# Requirement:
The lines to return are those below that contain the word "Components".

# Data excerpts:
════

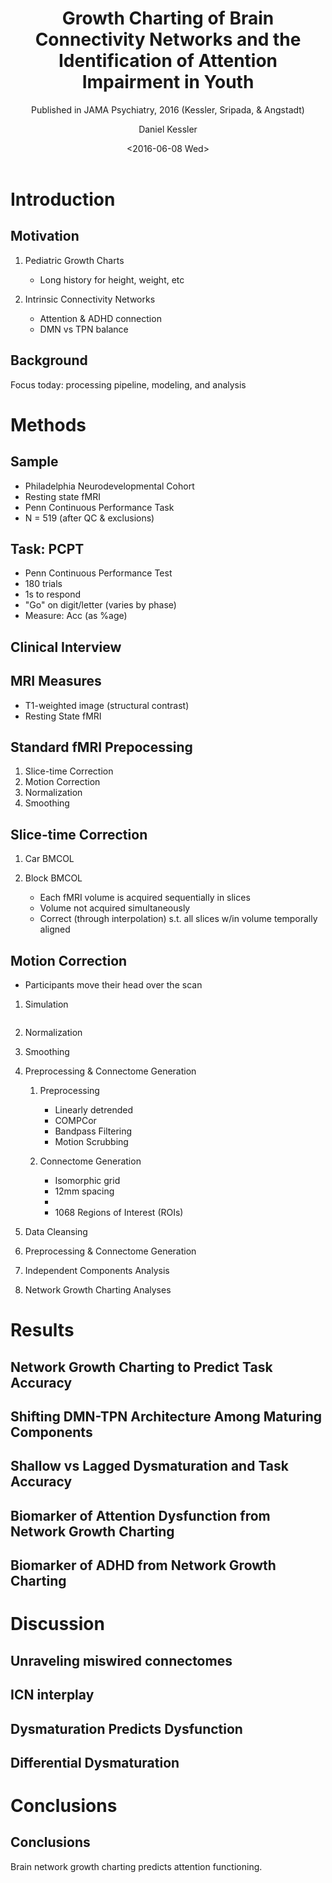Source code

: 
#+TITLE: Growth Charting of Brain Connectivity Networks and the Identification of Attention Impairment in Youth
#+DATE: <2016-06-08 Wed>
#+AUTHOR: Daniel Kessler
#+EMAIL: kesslerd@umich.edu
#+SUBTITLE: Published in JAMA Psychiatry, 2016 (Kessler, Sripada, & Angstadt)

#+OPTIONS: H:2
#+LATEX_CLASS: beamer
#+COLUMNS: %45ITEM %10BEAMER_env(Env) %10BEAMER_act(Act) %4BEAMER_col(Col) %8BEAMER_opt(Opt)
#+BEAMER_THEME: Frankfurt
#+BEAMER_COLOR_THEME:
#+BEAMER_FONT_THEME:
#+BEAMER_INNER_THEME:
#+BEAMER_OUTER_THEME:
#+BEAMER_HEADER:



* Introduction
#+LATEX: \stepcounter{subsection}
** Motivation
*** Pediatric Growth Charts
- Long history for height, weight, etc
*** Intrinsic Connectivity Networks
- Attention & ADHD connection
- DMN vs TPN balance
** Background
Focus today: processing pipeline, modeling, and analysis
* Methods
#+LATEX: \stepcounter{subsection}
** Sample
- Philadelphia Neurodevelopmental Cohort
- Resting state fMRI
- Penn Continuous Performance Task
- N = 519 (after QC & exclusions)
** Task: PCPT
- Penn Continuous Performance Test
- 180 trials
- 1s to respond
- "Go" on digit/letter (varies by phase)
- Measure: Acc (as %age)
** Clinical Interview
** MRI Measures
- T1-weighted image (structural contrast)
- Resting State fMRI
** Standard fMRI Prepocessing
1. Slice-time Correction
2. Motion Correction
3. Normalization
4. Smoothing
** Slice-time Correction
*** Car                                                             :BMCOL:
:PROPERTIES:
:BEAMER_col: .2
:END:
#+ATTR_LATEX: :width 3cm
[[/home/kesslerd/OrgMode/Work/jICA_JAMA_Presentation/rollingshuttercar.jpg]]
*** Block                                                           :BMCOL:
:PROPERTIES:
:BEAMER_col: .5
:END:
- Each fMRI volume is acquired sequentially in slices
- Volume not acquired simultaneously
- Correct (through interpolation) s.t. all slices w/in volume temporally aligned
** Motion Correction
- Participants move their head over the scan
*** Simulation
#+BEGIN_SRC matlab :results file

#+END_SRC
*** Normalization
*** Smoothing

*** Preprocessing & Connectome Generation
**** Preprocessing
- Linearly detrended
- COMPCor
- Bandpass Filtering
- Motion Scrubbing
**** Connectome Generation
- Isomorphic grid
- 12mm spacing
- 
- 1068 Regions of Interest (ROIs)
*** Data Cleansing
*** Preprocessing & Connectome Generation
*** Independent Components Analysis
*** Network Growth Charting Analyses
* Results
#+LATEX: \stepcounter{subsection}
** Network Growth Charting to Predict Task Accuracy
** Shifting DMN-TPN Architecture Among Maturing Components
** Shallow vs Lagged Dysmaturation and Task Accuracy
** Biomarker of Attention Dysfunction from Network Growth Charting
** Biomarker of ADHD from Network Growth Charting
* Discussion
#+LATEX: \stepcounter{subsection}
** Unraveling miswired connectomes
** ICN interplay
** Dysmaturation Predicts Dysfunction
** Differential Dysmaturation
* Conclusions
#+LATEX: \stepcounter{subsection}
** Conclusions
Brain network growth charting predicts attention functioning.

════

# Exercise solution:
*** Independent Components Analysis
** Shifting DMN-TPN Architecture Among Maturing Components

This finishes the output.